One day before I had left Kapopo, Jones received an excited note from Louis De Fries, relating a curious adventure. De Fries was at that time trading not far from Kapopo and in the neighbourhood there was a lake–a rather remarkable and mysterious lake, of immense depth–known to the map-makers as Lake Choa.

Well, early one evening, it seems, Louis De Fries was out for a stroll along the shore, when he saw some large object floating on top of the water. He made out a head–but it wasn't, certainly, a crocodile: he made out the ears–they certainly weren't the ears of a hippo: and stranger still, he could see quite distinctly what appeared to be a large horn. It looked almost like a rhino: but of course it couldn't be a rhino. He seized his rifle, fired–and missed: and the animal sank immediately out of sight. What could it be? Had Jones ever heard of anything like it?

No; Jones hadn't. Nor had I. But Kapopo, the Mombwera headman, when confronted by De Fries's description, knew immediately. "Oh! that," he said, "why, that's the Chipekwe!"

And what is the Chipekwe? Well, the Chipekwe is the water-rhino–and a very mysterious beast, withal. Rarely seen by man, it is held to inhabit the deepest, darkest pools: it stands about four feet high and it has a long white horn affixed to its nose, and therewith it slays hippos, which it presently devours. It is seldom seen by natives, and as for Europeans–why, De Fries is the only white man who has ever clapped eyes on it.

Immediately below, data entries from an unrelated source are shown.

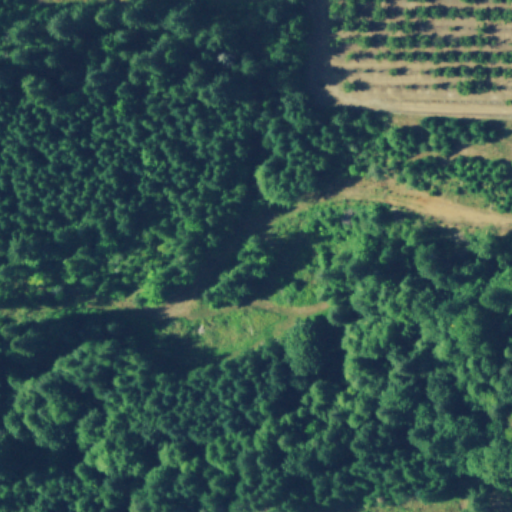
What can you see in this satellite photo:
road: (244, 234)
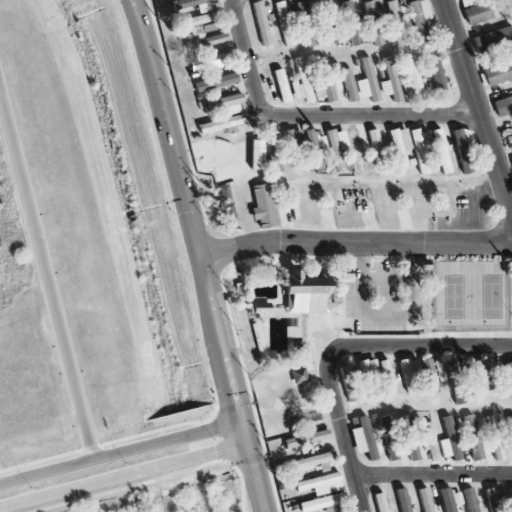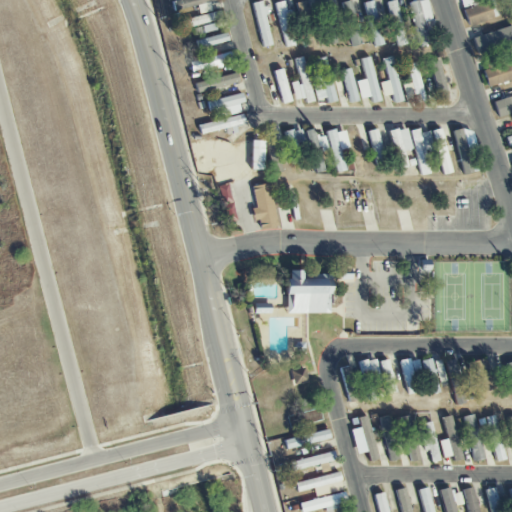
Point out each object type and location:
building: (464, 3)
building: (192, 5)
building: (301, 10)
building: (476, 14)
building: (200, 20)
building: (419, 20)
building: (326, 23)
building: (350, 23)
building: (261, 24)
building: (283, 24)
building: (372, 24)
building: (207, 28)
building: (493, 39)
building: (308, 40)
building: (211, 41)
road: (247, 59)
building: (210, 62)
building: (320, 62)
building: (497, 75)
building: (389, 82)
building: (215, 83)
building: (300, 83)
building: (367, 83)
building: (414, 83)
building: (281, 86)
building: (348, 86)
building: (323, 91)
building: (407, 92)
road: (477, 102)
building: (226, 104)
building: (503, 105)
road: (372, 118)
building: (221, 125)
building: (292, 144)
building: (321, 144)
building: (374, 144)
building: (399, 146)
building: (336, 148)
building: (270, 149)
building: (420, 149)
building: (312, 151)
building: (355, 152)
building: (440, 152)
building: (256, 155)
building: (226, 203)
building: (262, 207)
road: (355, 246)
road: (199, 255)
road: (46, 274)
building: (306, 293)
road: (384, 318)
road: (421, 347)
building: (368, 371)
building: (438, 371)
building: (508, 374)
building: (298, 376)
building: (408, 376)
building: (477, 376)
building: (385, 377)
building: (428, 377)
building: (453, 382)
building: (347, 384)
building: (509, 425)
road: (343, 433)
building: (316, 437)
building: (362, 438)
building: (387, 438)
building: (471, 438)
building: (407, 439)
building: (492, 439)
building: (448, 440)
building: (428, 442)
building: (293, 443)
road: (121, 451)
building: (311, 461)
road: (124, 476)
road: (434, 477)
building: (320, 485)
building: (510, 495)
building: (456, 499)
building: (402, 500)
building: (424, 500)
building: (445, 500)
building: (468, 500)
building: (491, 500)
building: (379, 502)
building: (323, 503)
park: (162, 505)
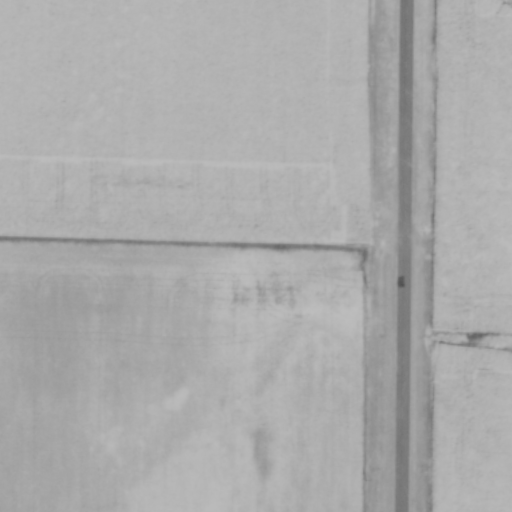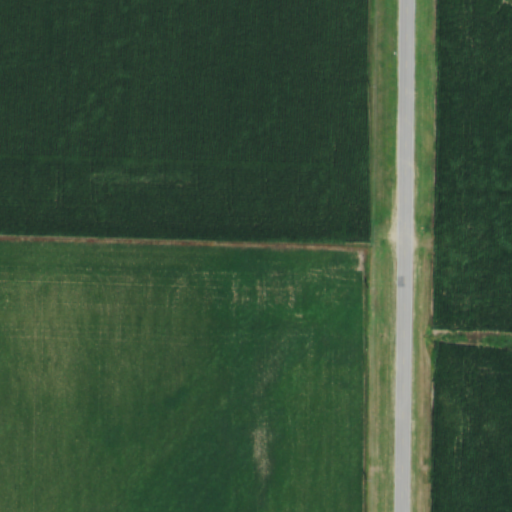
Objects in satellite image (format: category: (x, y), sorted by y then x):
road: (398, 256)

Mashiri said he had seen a bull-hippo stabbed behind the shoulder, which his father said had been killed by a chipekwe. Makowero said he had seen the spoor in the mud of the Luapula River some years previously, and it had three toes, and was like a rhino's spoor, except that the middle toe, instead of being moon-shaped, was sharply pointed. Mboshya's nephew said a little chipekwe had floated up in the Lower Lunsemfwa; and the people burnt it, as they held it to be uncanny. Mwana Kapiri said he had heard of a chipekwe being found dead on the banks of the Kafué, away in Chinama's country–but, of course, he hadn't seen it.

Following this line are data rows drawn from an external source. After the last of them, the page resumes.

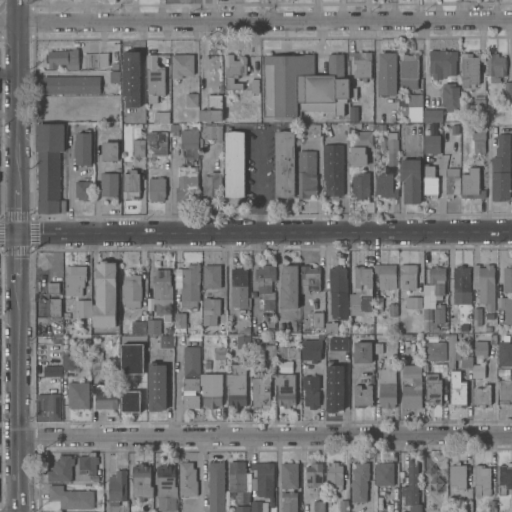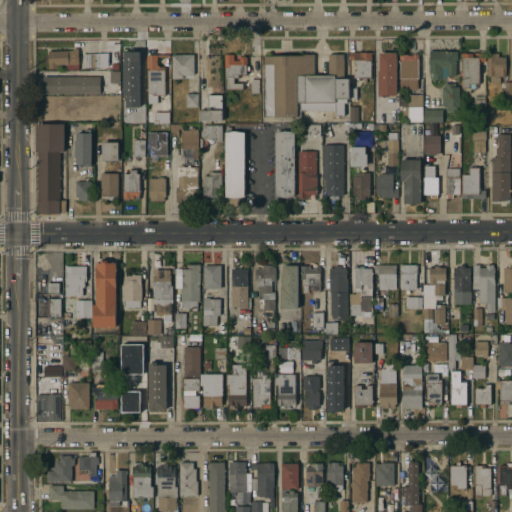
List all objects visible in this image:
road: (256, 23)
building: (61, 58)
building: (62, 59)
building: (89, 60)
building: (89, 60)
building: (361, 64)
building: (442, 64)
building: (442, 64)
building: (361, 65)
building: (181, 66)
building: (182, 66)
building: (495, 67)
building: (131, 68)
building: (233, 69)
building: (494, 69)
building: (468, 70)
building: (471, 70)
building: (234, 71)
building: (407, 71)
building: (409, 71)
building: (386, 74)
building: (387, 75)
building: (154, 76)
building: (114, 77)
building: (130, 79)
building: (154, 80)
building: (68, 84)
building: (71, 85)
building: (302, 86)
building: (254, 88)
building: (508, 88)
building: (352, 93)
building: (450, 97)
building: (450, 98)
building: (190, 100)
building: (192, 100)
building: (108, 101)
building: (110, 101)
building: (213, 102)
building: (479, 105)
building: (69, 106)
building: (70, 106)
building: (413, 108)
building: (413, 109)
building: (134, 110)
building: (212, 110)
road: (9, 114)
building: (108, 114)
building: (109, 114)
building: (353, 114)
building: (209, 115)
building: (432, 115)
building: (159, 116)
building: (432, 116)
building: (261, 125)
building: (353, 127)
building: (379, 127)
building: (175, 129)
building: (454, 129)
building: (314, 131)
building: (212, 132)
building: (212, 133)
building: (478, 141)
building: (189, 142)
building: (477, 142)
building: (157, 143)
building: (430, 144)
building: (156, 145)
building: (432, 145)
building: (188, 146)
building: (359, 147)
building: (81, 148)
building: (137, 148)
building: (138, 148)
building: (83, 149)
building: (108, 151)
building: (111, 151)
building: (391, 152)
building: (392, 153)
building: (358, 156)
building: (233, 164)
building: (283, 164)
building: (124, 165)
building: (233, 165)
building: (283, 165)
building: (47, 166)
building: (49, 167)
building: (500, 167)
building: (332, 170)
building: (332, 170)
building: (500, 170)
building: (305, 174)
building: (305, 174)
building: (428, 180)
building: (129, 181)
building: (410, 181)
building: (410, 181)
building: (451, 181)
building: (469, 182)
building: (186, 183)
building: (430, 183)
building: (452, 183)
building: (107, 184)
building: (186, 184)
building: (108, 185)
building: (131, 185)
building: (210, 185)
building: (359, 185)
road: (399, 185)
building: (471, 185)
building: (211, 186)
building: (360, 186)
building: (384, 186)
building: (385, 187)
road: (257, 188)
road: (439, 188)
building: (155, 189)
building: (156, 189)
building: (80, 190)
building: (83, 191)
road: (256, 234)
traffic signals: (18, 235)
road: (18, 255)
road: (326, 258)
building: (210, 276)
building: (385, 276)
building: (211, 277)
building: (385, 277)
building: (406, 277)
building: (309, 278)
building: (407, 278)
building: (506, 278)
building: (309, 279)
building: (460, 279)
building: (74, 280)
building: (507, 280)
building: (73, 281)
building: (460, 284)
building: (483, 284)
building: (265, 285)
building: (484, 285)
building: (187, 286)
building: (187, 286)
building: (288, 286)
building: (432, 286)
building: (238, 287)
building: (265, 287)
building: (52, 288)
building: (238, 288)
building: (288, 288)
building: (130, 290)
building: (362, 290)
building: (131, 291)
building: (161, 292)
building: (162, 292)
building: (337, 292)
building: (337, 293)
building: (360, 293)
building: (104, 294)
building: (106, 295)
building: (148, 295)
building: (434, 295)
road: (326, 297)
building: (412, 302)
building: (413, 303)
building: (378, 304)
building: (499, 304)
building: (53, 306)
building: (53, 307)
building: (81, 308)
building: (83, 308)
building: (506, 309)
building: (209, 311)
building: (209, 311)
building: (391, 311)
building: (507, 311)
building: (437, 315)
road: (9, 317)
building: (476, 317)
building: (489, 317)
building: (316, 320)
building: (179, 321)
building: (270, 325)
building: (138, 327)
building: (138, 327)
building: (153, 327)
building: (220, 328)
building: (330, 328)
building: (330, 328)
building: (464, 328)
building: (487, 329)
building: (169, 331)
building: (245, 331)
building: (270, 331)
building: (406, 336)
building: (443, 337)
building: (492, 340)
building: (164, 341)
building: (165, 341)
building: (242, 342)
building: (242, 343)
building: (337, 343)
building: (449, 344)
building: (479, 348)
building: (310, 349)
building: (377, 349)
building: (480, 349)
building: (268, 351)
building: (310, 351)
building: (435, 351)
building: (268, 352)
building: (361, 352)
building: (434, 352)
building: (290, 353)
building: (293, 353)
building: (362, 353)
building: (452, 353)
building: (504, 353)
building: (138, 354)
building: (219, 354)
building: (504, 354)
building: (140, 355)
building: (190, 361)
building: (190, 362)
building: (67, 363)
building: (68, 363)
building: (96, 363)
building: (466, 363)
building: (343, 364)
building: (206, 365)
building: (255, 366)
building: (51, 371)
building: (476, 371)
building: (477, 372)
road: (176, 381)
building: (189, 385)
building: (386, 385)
building: (236, 386)
building: (410, 386)
building: (128, 387)
building: (156, 387)
building: (156, 387)
building: (387, 387)
building: (411, 387)
building: (334, 388)
building: (235, 389)
building: (432, 389)
building: (456, 389)
building: (129, 390)
building: (210, 390)
building: (284, 390)
building: (285, 390)
building: (432, 390)
building: (211, 391)
building: (457, 391)
building: (504, 391)
building: (260, 392)
building: (260, 392)
building: (310, 392)
building: (310, 392)
building: (505, 392)
building: (189, 393)
building: (77, 395)
building: (78, 395)
building: (481, 395)
building: (104, 396)
building: (361, 396)
building: (361, 396)
building: (482, 396)
building: (105, 398)
building: (335, 398)
building: (189, 402)
building: (46, 407)
building: (48, 407)
road: (265, 438)
building: (87, 464)
building: (60, 470)
building: (60, 470)
road: (200, 473)
building: (333, 473)
building: (313, 474)
building: (383, 474)
building: (383, 474)
building: (288, 475)
building: (312, 475)
building: (505, 475)
building: (288, 476)
building: (333, 476)
building: (456, 476)
building: (456, 476)
building: (236, 477)
building: (434, 477)
building: (186, 478)
building: (505, 478)
building: (164, 479)
building: (140, 480)
building: (186, 480)
building: (481, 480)
building: (264, 481)
building: (359, 481)
building: (481, 481)
building: (237, 482)
building: (261, 482)
building: (359, 482)
building: (140, 483)
building: (116, 486)
building: (116, 487)
building: (214, 487)
building: (214, 487)
building: (165, 488)
building: (411, 488)
building: (410, 489)
building: (70, 497)
building: (70, 498)
building: (287, 502)
building: (165, 503)
building: (287, 503)
building: (257, 505)
building: (257, 506)
building: (317, 506)
building: (343, 506)
building: (467, 506)
building: (491, 506)
building: (318, 507)
building: (240, 508)
building: (241, 509)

Then there was Kalowa, the Muhammedan elephant fundi. He said that near Ujiji, in far away Tanganyika Lake itself, he had seen a hippo which was being chased by a chipekwe. Some of his friends had killed it–or, at least, they might have killed it: but as the incident happened some sixty years ago, now he came to think of it, he couldn't be sure on that point. However, the more I questioned all and sundry, the more I was confidently assured that the chipekwe indubitably existed. Everyone, I found, believed in it. Everyone, that is, except John Lanigan O'Kee[f]fe's cook. When I asked him he snorted, and replied that there was no such creature! The ignorant ones mistook two bull hippos fighting–that was what caused the terrific scars in hippos' hides. After all, did not the name denote a fierce bull? Peke yake, he said, meant, in Ki-Swahili, "by himself"; "chipekwe" was only an ignorant perversion of those words, and just meant an old bullhippo that lived by itself–a "rogue," that would go for any other beast.

But even John Lanigan O'Keef[f]e's cook couldn't account for the chipekwe's horn!